A Russian drone strike on the Danube River port city of Izmail injured two truck drivers, damaged port infrastructure and resulted in the suspension of ferry service across the river, the local governor said on his Telegram channel Tuesday.
“For two hours, Russian terrorists attacked Odesa region with attack drones,” Oleh Kiper said. “Air defense forces were working extremely hard. Most of the drones were shot down. Unfortunately, the port infrastructure was hit in the Izmail district.”
In addition to the injured truck drivers, a checkpoint building, warehouses, about 30 trucks and six vans were damaged during the attack, Kiper said.
“The work of the ferry crossing point ‘Orlivka’ is temporarily suspended,” said Kiper. “We will inform you about the resumption of transit operations, but in the meantime, we ask you to choose other routes to Romania.”
We reached out to Romanian officials for comment and will update this story with any pertinent information provided.
Several other regions in Ukraine were attacked by Russian drones as well, according to the Ukrainian Defense Ministry (MoD).
The Russian Defense Ministry (MoD) has for the first time posted a war-related video of a unified gliding and correction module (UMPK) equipped FAB-500M-62 bombs according to defense analyst Guy Plopksy. These are guided glide kits that feature pop-out wings for dumb bombs. You can read more about them in our story here.
The video, posted Tuesday on the Russian MoD Telegram channel, shows an Su-34 Fullback strike fighter taking off with a pair of those bombs on its mid-board wing stations.
“The Russian Aerospace Forces' Su-34 multipurpose fighter bomber crews hit command and control posts of unmanned aerial vehicles and armored fighting vehicles of the AFU with guided aerial bombs,” the Russian MoD stated. “The pilots used guided munitions to destroy the targets, which destroyed fortified facilities and enemy hardware.”
Speaking of Russian glide bombs, video emerged on social media purporting to be a strike on a Ukrainian building with one of those weapons, an attack directed or at least filmed by an Orlan-10 drone.

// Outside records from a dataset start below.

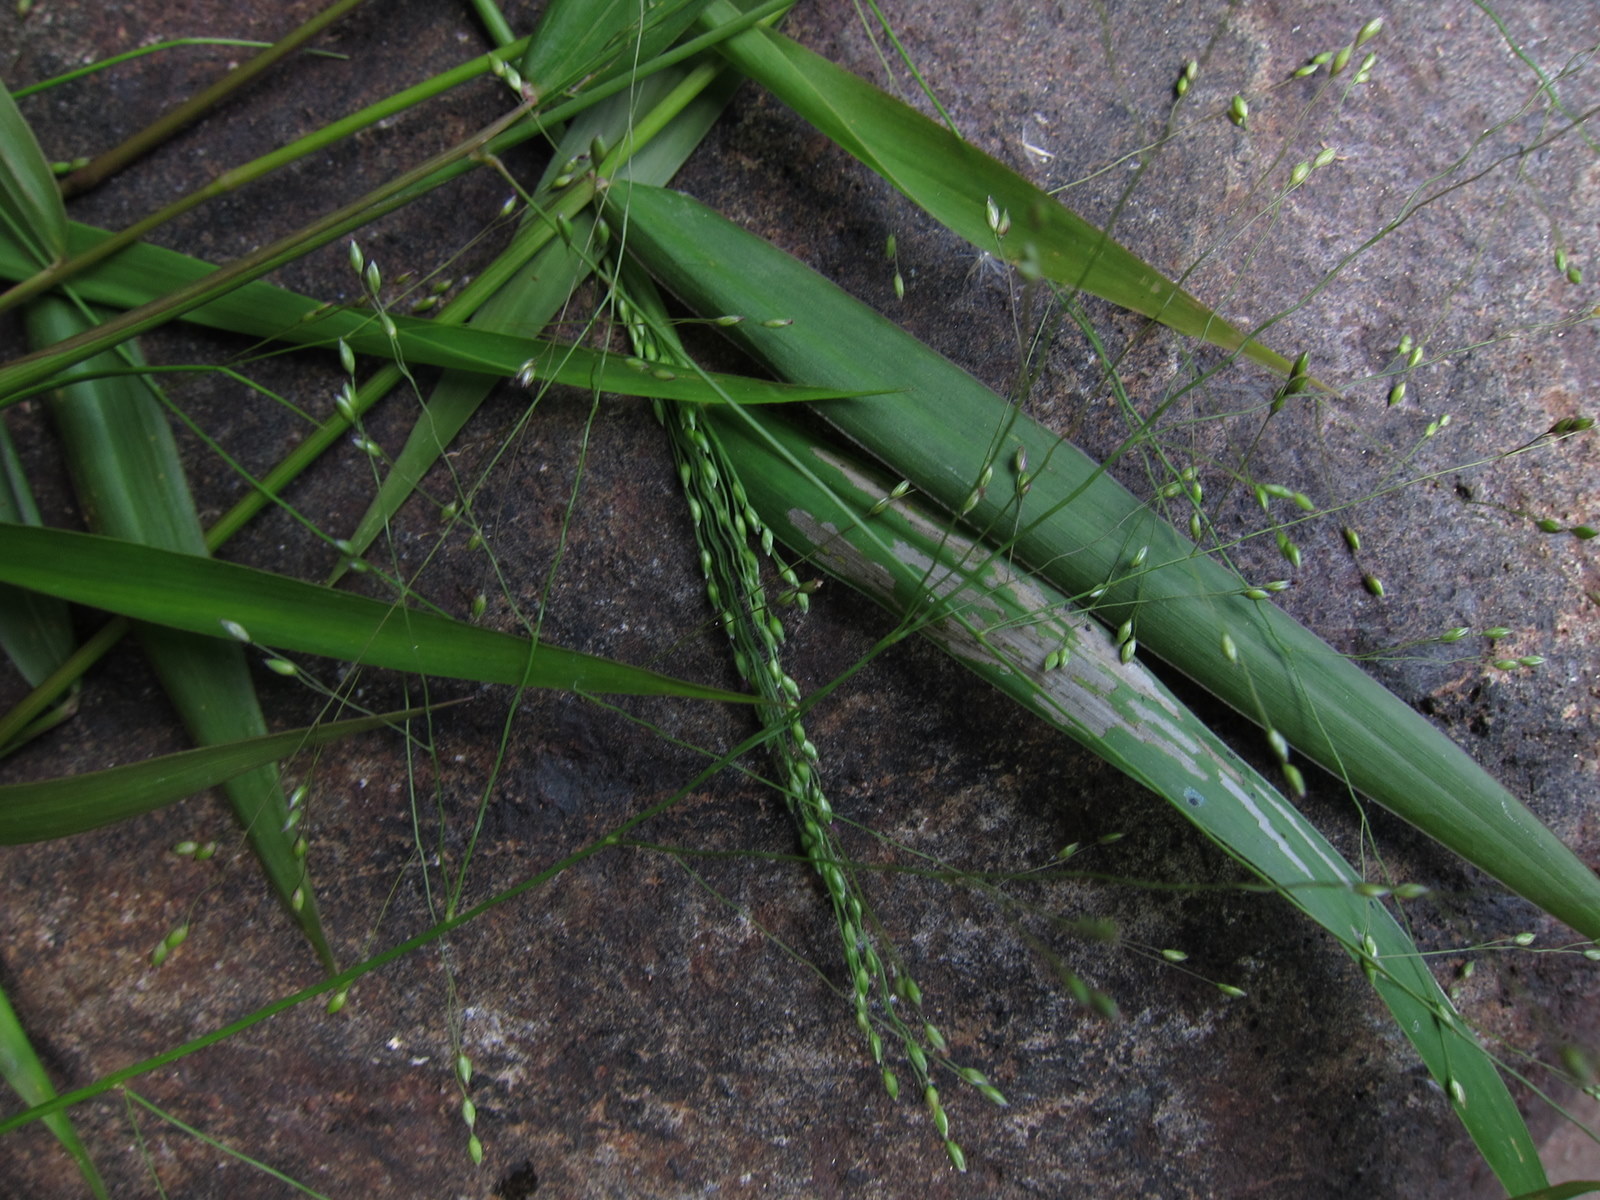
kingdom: Plantae
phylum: Tracheophyta
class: Liliopsida
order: Poales
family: Poaceae
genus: Panicum
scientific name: Panicum ambositrense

Here are Ukrainian pilots' views of what it is like to fly an Su-27 Flanker fast and low to survive in contested airspace.
With the vast expansion of the trench warfare that has been taking place in Ukraine since 2014, the country is now scarred by hundreds of miles of dug out defensive lines created by both sides. Here's a look at how a Soviet-era MDK-3 trench digging vehicle remains in operation for Ukraine.
And finally, in combat, quick and proper medical attention often means the difference between life and death. This video shows the training of Ukrainian troops on tactical medicine best practices, especially the all-important proper application of tourniquets.
That's it for now. We'll update this story when there's more news to report about Ukraine.